Hoe dan ook: het is beter te spreken over decentralisatie van productie en logistiek of ‘right shoring’. De exodus vanuit China als de werkplaats van de wereld was al begonnen voordat Covid-19 haar invloed deed gelden door onder andere de explosieve toename van arbeidskosten in China. Ook de handelsoorlog en daarmee gepaard gaande handelstarieven tussen China en de Verenigde Staten waren hiervoor een drijvende factor. Dit heeft geleid tot China+N-strategieën, waarbij naast China in andere (vooral Aziatische) landen als Vietnam, Maleisië, Thailand en India, inkoop en productie plaatsvindt.
Aan het dupliceren van productie- en distributieketens hangt een prijskaartje. Bedrijven met kleine seriegroottes of lage volumes hanteren veelal een single source- of focused factory-concept om capaciteits- en efficiencyredenen. Het dupliceren van een dergelijke operatie verhoogt absoluut de weerbaarheid, maar wel tegen hoge kosten, waarbij de vraag is of dit de meest effectieve manier is om weerbaarheid te verkrijgen.
Ecosysteem
Een andere belangrijke overweging is het benodigde ecosysteem. Diverse industrieën, zoals de hightech- en de semiconductorindustrie, zijn geconcentreerd in een beperkt aantal geografische clusters in de wereld waar bedrijven toegang hebben tot kennis, gespecialiseerde toeleveranciers en getrainde arbeidskrachten.
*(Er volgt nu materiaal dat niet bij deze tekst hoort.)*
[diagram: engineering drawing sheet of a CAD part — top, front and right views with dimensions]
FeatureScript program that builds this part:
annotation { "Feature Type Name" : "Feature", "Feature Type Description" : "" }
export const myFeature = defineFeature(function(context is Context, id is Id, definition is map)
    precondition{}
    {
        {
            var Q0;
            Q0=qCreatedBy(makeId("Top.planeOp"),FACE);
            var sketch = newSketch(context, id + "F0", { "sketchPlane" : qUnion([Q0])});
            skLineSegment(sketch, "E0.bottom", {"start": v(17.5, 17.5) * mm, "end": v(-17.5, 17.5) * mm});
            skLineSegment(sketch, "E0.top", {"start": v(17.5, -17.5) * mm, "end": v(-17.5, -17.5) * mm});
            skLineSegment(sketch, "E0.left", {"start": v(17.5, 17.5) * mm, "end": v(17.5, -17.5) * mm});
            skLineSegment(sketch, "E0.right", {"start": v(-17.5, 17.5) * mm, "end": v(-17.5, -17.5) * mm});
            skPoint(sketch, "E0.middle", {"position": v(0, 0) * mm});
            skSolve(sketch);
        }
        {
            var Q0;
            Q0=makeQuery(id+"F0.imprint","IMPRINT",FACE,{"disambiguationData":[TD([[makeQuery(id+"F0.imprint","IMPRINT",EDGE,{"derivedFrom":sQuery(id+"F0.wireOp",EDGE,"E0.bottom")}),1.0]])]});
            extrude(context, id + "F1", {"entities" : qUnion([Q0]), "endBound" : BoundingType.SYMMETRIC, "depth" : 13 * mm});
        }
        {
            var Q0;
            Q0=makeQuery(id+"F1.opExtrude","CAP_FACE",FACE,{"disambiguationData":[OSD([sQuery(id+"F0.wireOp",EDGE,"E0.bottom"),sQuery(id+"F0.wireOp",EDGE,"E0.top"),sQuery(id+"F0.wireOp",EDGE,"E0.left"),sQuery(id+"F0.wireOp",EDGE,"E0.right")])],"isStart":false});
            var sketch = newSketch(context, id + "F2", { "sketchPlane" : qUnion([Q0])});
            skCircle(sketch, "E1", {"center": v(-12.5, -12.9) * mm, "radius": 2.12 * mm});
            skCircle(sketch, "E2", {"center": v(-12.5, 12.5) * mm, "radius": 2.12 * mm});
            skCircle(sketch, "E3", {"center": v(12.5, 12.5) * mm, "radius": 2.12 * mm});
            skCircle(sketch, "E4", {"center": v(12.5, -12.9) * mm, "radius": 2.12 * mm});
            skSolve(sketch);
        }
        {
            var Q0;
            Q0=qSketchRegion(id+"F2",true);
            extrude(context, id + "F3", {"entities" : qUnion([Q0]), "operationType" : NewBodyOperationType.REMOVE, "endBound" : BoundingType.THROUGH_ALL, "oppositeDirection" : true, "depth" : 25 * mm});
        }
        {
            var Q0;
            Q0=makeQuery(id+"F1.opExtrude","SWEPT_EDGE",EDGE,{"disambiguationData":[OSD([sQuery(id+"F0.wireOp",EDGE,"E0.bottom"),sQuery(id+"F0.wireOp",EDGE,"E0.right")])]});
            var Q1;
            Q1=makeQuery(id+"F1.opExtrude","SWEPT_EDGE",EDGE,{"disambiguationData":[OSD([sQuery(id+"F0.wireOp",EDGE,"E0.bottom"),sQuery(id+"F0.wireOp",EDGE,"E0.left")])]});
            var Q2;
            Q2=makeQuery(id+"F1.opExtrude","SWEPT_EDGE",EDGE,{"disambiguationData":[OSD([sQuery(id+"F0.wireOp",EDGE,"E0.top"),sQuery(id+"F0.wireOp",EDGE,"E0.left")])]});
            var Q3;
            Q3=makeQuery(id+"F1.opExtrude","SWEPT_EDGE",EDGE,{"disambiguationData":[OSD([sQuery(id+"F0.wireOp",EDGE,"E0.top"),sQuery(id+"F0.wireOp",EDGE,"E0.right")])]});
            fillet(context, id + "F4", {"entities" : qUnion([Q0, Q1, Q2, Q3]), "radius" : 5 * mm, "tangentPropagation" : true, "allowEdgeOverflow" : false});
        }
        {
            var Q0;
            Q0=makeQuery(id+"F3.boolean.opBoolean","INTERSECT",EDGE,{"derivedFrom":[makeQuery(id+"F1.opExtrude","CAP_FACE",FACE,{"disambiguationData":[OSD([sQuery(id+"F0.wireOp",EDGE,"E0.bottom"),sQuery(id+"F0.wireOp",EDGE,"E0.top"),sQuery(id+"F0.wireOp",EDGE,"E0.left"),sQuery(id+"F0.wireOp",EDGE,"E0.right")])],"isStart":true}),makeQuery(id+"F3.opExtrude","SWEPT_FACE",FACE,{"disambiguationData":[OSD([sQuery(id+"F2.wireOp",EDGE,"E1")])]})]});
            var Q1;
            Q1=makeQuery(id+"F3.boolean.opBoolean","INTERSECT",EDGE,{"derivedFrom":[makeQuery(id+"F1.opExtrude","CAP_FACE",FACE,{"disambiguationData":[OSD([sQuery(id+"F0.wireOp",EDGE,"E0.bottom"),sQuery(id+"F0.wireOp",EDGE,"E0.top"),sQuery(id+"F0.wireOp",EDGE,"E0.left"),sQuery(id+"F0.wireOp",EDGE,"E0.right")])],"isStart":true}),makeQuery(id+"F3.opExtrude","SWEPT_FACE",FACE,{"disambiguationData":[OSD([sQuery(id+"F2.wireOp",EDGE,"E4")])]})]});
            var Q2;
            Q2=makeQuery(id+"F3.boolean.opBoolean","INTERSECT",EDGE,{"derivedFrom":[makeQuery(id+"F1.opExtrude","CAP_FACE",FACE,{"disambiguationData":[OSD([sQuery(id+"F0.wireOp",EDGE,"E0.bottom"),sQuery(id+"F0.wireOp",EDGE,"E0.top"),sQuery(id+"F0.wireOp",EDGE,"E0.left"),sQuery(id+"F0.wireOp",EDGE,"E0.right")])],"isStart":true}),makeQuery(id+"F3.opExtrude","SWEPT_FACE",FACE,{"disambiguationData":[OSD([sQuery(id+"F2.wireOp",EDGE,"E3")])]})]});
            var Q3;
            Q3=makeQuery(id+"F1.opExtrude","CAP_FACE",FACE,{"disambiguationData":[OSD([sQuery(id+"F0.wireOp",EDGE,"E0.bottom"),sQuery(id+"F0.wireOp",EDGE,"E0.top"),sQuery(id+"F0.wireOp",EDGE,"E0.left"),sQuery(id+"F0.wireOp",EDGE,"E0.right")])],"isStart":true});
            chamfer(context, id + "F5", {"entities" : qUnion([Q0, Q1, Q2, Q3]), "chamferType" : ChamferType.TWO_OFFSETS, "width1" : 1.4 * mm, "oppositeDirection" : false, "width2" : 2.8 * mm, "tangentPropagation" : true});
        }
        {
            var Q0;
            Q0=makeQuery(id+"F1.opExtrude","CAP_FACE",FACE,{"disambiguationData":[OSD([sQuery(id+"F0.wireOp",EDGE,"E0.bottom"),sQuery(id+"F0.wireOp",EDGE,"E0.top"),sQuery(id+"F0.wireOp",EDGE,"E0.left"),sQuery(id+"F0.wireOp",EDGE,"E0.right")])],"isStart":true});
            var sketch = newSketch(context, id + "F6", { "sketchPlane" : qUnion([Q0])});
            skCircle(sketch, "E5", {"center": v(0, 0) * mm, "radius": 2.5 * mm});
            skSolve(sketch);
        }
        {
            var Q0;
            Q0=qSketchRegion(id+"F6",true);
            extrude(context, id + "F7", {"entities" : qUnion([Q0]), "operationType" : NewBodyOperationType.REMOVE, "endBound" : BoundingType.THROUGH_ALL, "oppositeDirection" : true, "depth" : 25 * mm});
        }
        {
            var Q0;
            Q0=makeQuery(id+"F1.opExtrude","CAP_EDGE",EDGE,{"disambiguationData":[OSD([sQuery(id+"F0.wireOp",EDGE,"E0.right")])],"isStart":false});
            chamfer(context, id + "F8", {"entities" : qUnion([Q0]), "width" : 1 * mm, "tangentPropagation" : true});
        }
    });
Samengevat: bedrijven moeten de noodzaak zien om hun wereldwijde supply chains onder de loep te nemen om zo complexiteit en kwetsbaarheid te verminderen. Het in de regio inkopen (nearsourcing), produceren (nearshoring) en distribueren zal in de toekomst toenemen. Bedrijven zoals John Deere en Agco werken al onder het credo ‘make in region – sell in region’. Vergeleken met decentrale supply chains van vóór de globaliseringsgolf is het verschil nu dat aansturing centraal plaatsvindt en differentiatie tussen product-marktcombinaties wordt toegepast. Denk aan nieuwe productintroducties of aan producten met een laag volume en een hoge complexiteit in de productmix.
Wat de beste fysieke keten is voor een bedrijf is afhankelijk van diverse factoren en vergt huiswerk maken om verschillende ketenscenario’s te toetsen. Dit vraagt om het zoeken naar een delicate afweging van integrale ketenkosten, service, risico en weerbaarheid en het begrijpen van het kantelpunt van het ene model naar het andere.
Een recente peiling van Buck Consultants International (BCI) laat zien dat 78 procent van de onderzochte internationaal opererende bedrijven overweegt zijn eigen productie- en logistieke keten de komende achttien maanden onder de loep te nemen. U ook?
Patrick Haex is Managing Partner bij BCI Global.